Published in final edited form as: Cell. 2021 Sep 16;184(19):5031–5052.e26. doi: 10.1016/j.cell.2021.08.023

Figure 2. Impact of genomic alterations on the transcriptome, proteome, and phosphoproteome.

Figure 2.

A) Genomic landscape of the cohort with sufficient tumor cellularity (n = 105) showing mutated genes with a frequency ≥0.05. All mutation types are considered, including missense, frameshift, splice-site, copy number alterations, and fusion events. G12D, G12R, and G12V are the most common KRAS driver mutations present in the cohort. B) Cis- and trans-effects of genomic alterations on RNA and protein levels. C) Cis- and trans-effects of genomic alterations on phosphosites. Protein levels are used as a covariate to remove protein abundance-related effects. In B and C, cis-effects are denoted by circles while trans-effects are denoted with squares. D) Major gene copy number amplification and deletion rates in the cohort. The log ratio cutoffs used are [−0.4, 0.4] (See STAR Methods). E) Significant arm level focal peaks detected using GISTIC. Several of these peaks contain known driver genes in PDAC such as GATA6, CDKN2A, and SMAD4. F) CNV driver approach schematic. From all genes with copy number events, 543 are located in the GISTIC focal peaks, of which 165 have RNA effects and 23 also have protein level effects.
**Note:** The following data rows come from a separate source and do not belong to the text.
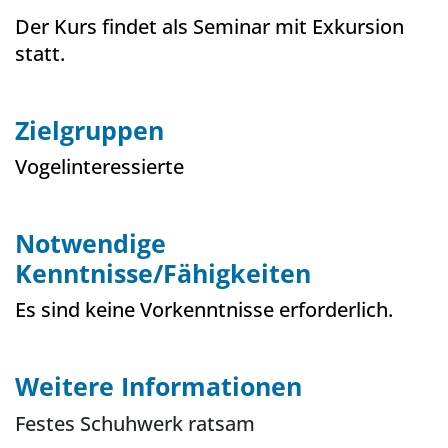
Der Kurs findet als Seminar mit Exkursion
statt.
Zielgruppen
Vogelinteressierte
Notwendige
Kenntnisse/Fähigkeiten
Es sind keine Vorkenntnisse erforderlich.
Weitere Informationen
Festes Schuhwerk ratsam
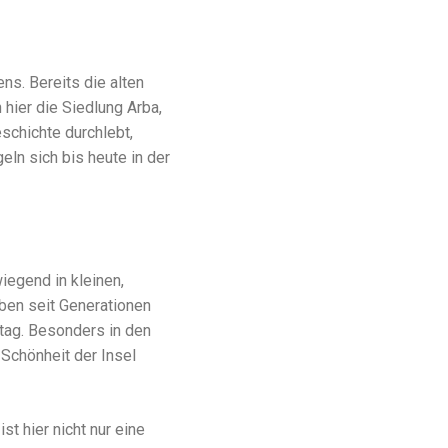
ns. Bereits die alten
hier die Siedlung Arba,
schichte durchlebt,
eln sich bis heute in der
iegend in kleinen,
iben seit Generationen
ltag. Besonders in den
Schönheit der Insel
t hier nicht nur eine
These 23 genes have roles in actin filament and cytoskeleton organization pathways. G) Violin plots showing the impact of copy number in a select number of proteins from these 23 putative CNV drivers. *** Denote p < 0.001. The control group in each comparison includes all samples without the copy number event for each gene or protein. The alterations of H) mRNA and proteins, and I) phosphosites associated with CDKN2A and SMAD4 deletions. Samples with wild-type CDKN2A and SMAD4 serve as controls.